> TASK OBJECTIVE: Return exactly the span of lines in the following data that opens with the line containing "389,135 654,75 802,47" and closes with the line containing "1321,234 1333,222 1337,210". Include nothing else.

_ _ _ _ _ _ _

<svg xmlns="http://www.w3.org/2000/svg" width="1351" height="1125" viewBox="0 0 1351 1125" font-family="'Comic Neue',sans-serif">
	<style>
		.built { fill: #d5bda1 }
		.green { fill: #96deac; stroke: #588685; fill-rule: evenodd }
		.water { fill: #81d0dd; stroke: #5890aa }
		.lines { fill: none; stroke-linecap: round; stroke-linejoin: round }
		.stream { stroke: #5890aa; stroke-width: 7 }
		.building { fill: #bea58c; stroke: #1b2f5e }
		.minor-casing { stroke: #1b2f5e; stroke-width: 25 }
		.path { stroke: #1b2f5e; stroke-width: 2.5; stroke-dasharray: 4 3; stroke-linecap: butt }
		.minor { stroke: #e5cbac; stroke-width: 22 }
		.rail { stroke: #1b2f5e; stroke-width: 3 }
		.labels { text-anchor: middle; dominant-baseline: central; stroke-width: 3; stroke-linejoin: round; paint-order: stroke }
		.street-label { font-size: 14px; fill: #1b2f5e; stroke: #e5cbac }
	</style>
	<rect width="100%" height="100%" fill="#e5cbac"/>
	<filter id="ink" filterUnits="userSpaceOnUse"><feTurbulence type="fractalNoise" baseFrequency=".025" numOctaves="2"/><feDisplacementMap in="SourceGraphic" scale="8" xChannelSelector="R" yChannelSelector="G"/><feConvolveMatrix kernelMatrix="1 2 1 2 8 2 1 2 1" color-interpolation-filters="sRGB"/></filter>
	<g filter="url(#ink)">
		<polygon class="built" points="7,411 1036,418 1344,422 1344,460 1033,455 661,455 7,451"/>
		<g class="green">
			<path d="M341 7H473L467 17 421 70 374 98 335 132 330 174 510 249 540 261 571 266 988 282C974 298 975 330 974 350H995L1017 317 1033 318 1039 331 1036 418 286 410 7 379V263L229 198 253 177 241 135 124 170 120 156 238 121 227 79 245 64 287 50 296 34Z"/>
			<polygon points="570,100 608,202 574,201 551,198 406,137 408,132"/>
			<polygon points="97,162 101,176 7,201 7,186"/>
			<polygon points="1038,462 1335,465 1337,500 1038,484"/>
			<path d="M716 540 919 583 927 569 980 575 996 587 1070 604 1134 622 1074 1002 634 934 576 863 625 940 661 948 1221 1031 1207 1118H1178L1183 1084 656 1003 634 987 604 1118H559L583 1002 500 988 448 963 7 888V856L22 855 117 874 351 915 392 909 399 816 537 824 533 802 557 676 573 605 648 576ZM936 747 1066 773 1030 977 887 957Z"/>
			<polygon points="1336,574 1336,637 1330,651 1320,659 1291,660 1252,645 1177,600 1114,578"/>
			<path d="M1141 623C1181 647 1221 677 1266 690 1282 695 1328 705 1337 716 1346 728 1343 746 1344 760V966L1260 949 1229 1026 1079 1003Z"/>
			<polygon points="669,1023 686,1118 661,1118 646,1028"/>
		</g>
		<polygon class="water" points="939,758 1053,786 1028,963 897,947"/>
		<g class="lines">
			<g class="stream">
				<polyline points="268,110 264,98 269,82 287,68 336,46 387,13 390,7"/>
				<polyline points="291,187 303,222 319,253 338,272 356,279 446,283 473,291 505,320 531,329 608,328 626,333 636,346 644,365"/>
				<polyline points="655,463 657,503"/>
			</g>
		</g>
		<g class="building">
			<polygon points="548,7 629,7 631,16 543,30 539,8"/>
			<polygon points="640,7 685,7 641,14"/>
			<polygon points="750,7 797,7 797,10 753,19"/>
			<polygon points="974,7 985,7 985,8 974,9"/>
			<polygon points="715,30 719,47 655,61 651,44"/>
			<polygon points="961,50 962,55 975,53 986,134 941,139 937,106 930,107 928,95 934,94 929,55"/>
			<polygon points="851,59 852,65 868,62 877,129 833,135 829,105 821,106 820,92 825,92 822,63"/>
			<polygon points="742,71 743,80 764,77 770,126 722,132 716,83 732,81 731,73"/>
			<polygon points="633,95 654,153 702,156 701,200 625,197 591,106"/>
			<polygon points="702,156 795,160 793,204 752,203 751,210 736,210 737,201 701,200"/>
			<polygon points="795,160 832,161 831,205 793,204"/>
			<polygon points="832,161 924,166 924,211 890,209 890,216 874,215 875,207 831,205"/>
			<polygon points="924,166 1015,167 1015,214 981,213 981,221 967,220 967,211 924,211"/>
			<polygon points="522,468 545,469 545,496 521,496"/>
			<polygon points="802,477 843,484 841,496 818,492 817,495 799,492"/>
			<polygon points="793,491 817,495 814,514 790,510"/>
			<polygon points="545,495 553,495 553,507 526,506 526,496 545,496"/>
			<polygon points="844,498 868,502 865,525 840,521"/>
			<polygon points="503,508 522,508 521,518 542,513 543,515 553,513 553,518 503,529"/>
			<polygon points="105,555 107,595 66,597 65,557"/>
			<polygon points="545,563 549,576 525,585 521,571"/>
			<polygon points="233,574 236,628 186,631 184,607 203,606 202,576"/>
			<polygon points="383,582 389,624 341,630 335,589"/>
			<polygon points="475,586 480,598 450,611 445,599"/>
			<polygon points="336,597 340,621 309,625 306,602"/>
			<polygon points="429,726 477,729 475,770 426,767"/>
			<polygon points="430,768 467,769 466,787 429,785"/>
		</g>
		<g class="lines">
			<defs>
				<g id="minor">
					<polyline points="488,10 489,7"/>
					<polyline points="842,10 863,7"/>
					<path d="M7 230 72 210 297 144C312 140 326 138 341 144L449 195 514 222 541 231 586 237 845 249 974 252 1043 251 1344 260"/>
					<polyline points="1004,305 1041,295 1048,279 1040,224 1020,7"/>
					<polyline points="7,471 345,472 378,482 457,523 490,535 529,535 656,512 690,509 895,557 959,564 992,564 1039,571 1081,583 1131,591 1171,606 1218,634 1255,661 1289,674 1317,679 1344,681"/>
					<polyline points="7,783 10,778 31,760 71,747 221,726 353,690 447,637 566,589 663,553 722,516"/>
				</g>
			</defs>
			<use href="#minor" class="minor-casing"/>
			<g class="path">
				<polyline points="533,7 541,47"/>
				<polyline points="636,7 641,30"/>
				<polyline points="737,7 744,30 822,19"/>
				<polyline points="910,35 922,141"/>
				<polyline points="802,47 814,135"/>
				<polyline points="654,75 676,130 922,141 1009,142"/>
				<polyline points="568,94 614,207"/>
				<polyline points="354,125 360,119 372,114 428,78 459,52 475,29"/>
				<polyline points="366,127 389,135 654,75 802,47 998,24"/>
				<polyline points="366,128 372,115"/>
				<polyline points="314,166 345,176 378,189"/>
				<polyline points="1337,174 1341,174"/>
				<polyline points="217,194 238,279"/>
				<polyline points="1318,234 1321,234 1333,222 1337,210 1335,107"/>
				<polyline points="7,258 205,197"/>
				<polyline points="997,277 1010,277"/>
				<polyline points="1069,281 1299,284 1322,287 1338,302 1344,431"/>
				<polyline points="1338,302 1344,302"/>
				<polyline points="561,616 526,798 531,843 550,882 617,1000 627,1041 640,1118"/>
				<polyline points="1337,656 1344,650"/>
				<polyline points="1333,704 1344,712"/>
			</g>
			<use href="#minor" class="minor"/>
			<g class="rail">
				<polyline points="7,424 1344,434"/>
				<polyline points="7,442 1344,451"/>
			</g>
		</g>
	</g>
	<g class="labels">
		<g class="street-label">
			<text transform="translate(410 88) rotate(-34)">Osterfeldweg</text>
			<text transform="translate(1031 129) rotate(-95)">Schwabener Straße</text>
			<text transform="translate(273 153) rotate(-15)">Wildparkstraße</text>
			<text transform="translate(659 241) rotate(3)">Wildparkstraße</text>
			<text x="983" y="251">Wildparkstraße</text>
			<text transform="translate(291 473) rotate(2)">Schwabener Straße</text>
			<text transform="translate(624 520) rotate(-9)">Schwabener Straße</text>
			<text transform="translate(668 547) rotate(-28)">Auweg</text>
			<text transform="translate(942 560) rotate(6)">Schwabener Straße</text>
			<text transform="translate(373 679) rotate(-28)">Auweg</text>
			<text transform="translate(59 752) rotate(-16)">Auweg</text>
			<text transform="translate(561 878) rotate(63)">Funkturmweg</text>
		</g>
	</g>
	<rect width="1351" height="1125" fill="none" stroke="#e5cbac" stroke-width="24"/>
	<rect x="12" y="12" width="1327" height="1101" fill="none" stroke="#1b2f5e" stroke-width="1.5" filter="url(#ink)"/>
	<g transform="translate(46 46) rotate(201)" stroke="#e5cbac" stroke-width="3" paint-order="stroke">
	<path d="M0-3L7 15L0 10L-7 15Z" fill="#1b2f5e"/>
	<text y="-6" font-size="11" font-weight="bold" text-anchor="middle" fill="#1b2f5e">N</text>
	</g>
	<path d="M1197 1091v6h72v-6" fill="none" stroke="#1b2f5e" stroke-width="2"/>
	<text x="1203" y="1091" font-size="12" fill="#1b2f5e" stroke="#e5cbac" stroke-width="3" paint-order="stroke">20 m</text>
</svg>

_ _ _ _ _ _ _

> EXPECTED OUTPUT:
				<polyline points="366,127 389,135 654,75 802,47 998,24"/>
				<polyline points="366,128 372,115"/>
				<polyline points="314,166 345,176 378,189"/>
				<polyline points="1337,174 1341,174"/>
				<polyline points="217,194 238,279"/>
				<polyline points="1318,234 1321,234 1333,222 1337,210 1335,107"/>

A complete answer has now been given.